Toutes ces mesures permettent d'identifier les courants croisés au cours de la campagne, d'en déterminer l'origine et de quantifier les transports de masse, de chaleur et de sel correspondants. L'unité typique de débit d'un courant océanique est le Sverdrup* (1 Sv = 1 million de mètres cube par seconde), qui correspond environ au débit de tous les fleuves et rivières du monde. Lorsque la section Ovide les croise, le courant Nord Atlantique (composé de deux branches très fluctuantes entremêlées de tourbillons) transporte entre 18 et 22 Sv d'eau chaude et salée vers le nord, pendant que le courant profond de Bord Ouest, sagement collé le long de la côte est du Groenland, ramène vers l'Atlantique entre 9 et 11 Sv d'eau refroidie. Tous deux participent directement au tapis roulant.

Mais d'autres courants tout aussi puissants y contribuent aussi. Surplombant le courant profond de Bord Ouest, le courant Est Groenland, transporte ainsi environ 10 Sv d'eau polaire et d'eau Atlantique partiellement refroidie vers le sud. 

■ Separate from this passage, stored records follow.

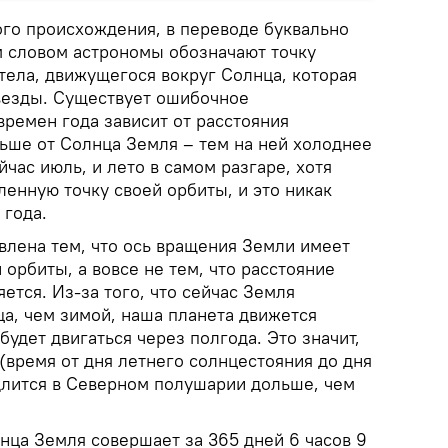
ого происхождения, в переводе буквально
м словом астрономы обозначают точку
тела, движущегося вокруг Солнца, которая
звезды. Существует ошибочное
времен года зависит от расстояния
льше от Солнца Земля – тем на ней холоднее
йчас июль, и лето в самом разгаре, хотя
енную точку своей орбиты, и это никак
 года.
влена тем, что ось вращения Земли имеет
 орбиты, а вовсе не тем, что расстояние
ется. Из-за того, что сейчас Земля
ца, чем зимой, наша планета движется
будет двигаться через полгода. Это значит,
(время от дня летнего солнцестояния до дня
длится в Северном полушарии дольше, чем
нца Земля совершает за 365 дней 6 часов 9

Section OVIDE: température (°C)

Copyright Ifremer/P. Lherminier

Entre 1000 et 2000 m de profondeur, la circulation est fortement marquée par un combat d'influence entre les eaux provenant de Mer Méditerranée, de la Mer du Labrador et du seuil Écosse/Féroé. Tous ces éléments sont repris sur le schéma de la circulation en Atlantique Nord sur fond de bathymétrie ci-contre. En blanc transparent et trait marron, la section Ovide. En rouge et vert les courants de surface, chaud et salés ou froids et dessalés. En noir et violet les courants intermédiaires des eaux de la Méditerranée et de la mer du Labrador, en bleu les courants profonds formés par les eaux denses des mers subpolaires au nord de l'Islande.

Carte des courants en Atlantique Nord

Copyright Ifremer/P. Lherminier

* Du nom d'Harald Ulrik Sverdrup (1888-1957), océanographe et météorologue norvégien qui fit de nombreuses découvertes théoriques dans ces deux domaines.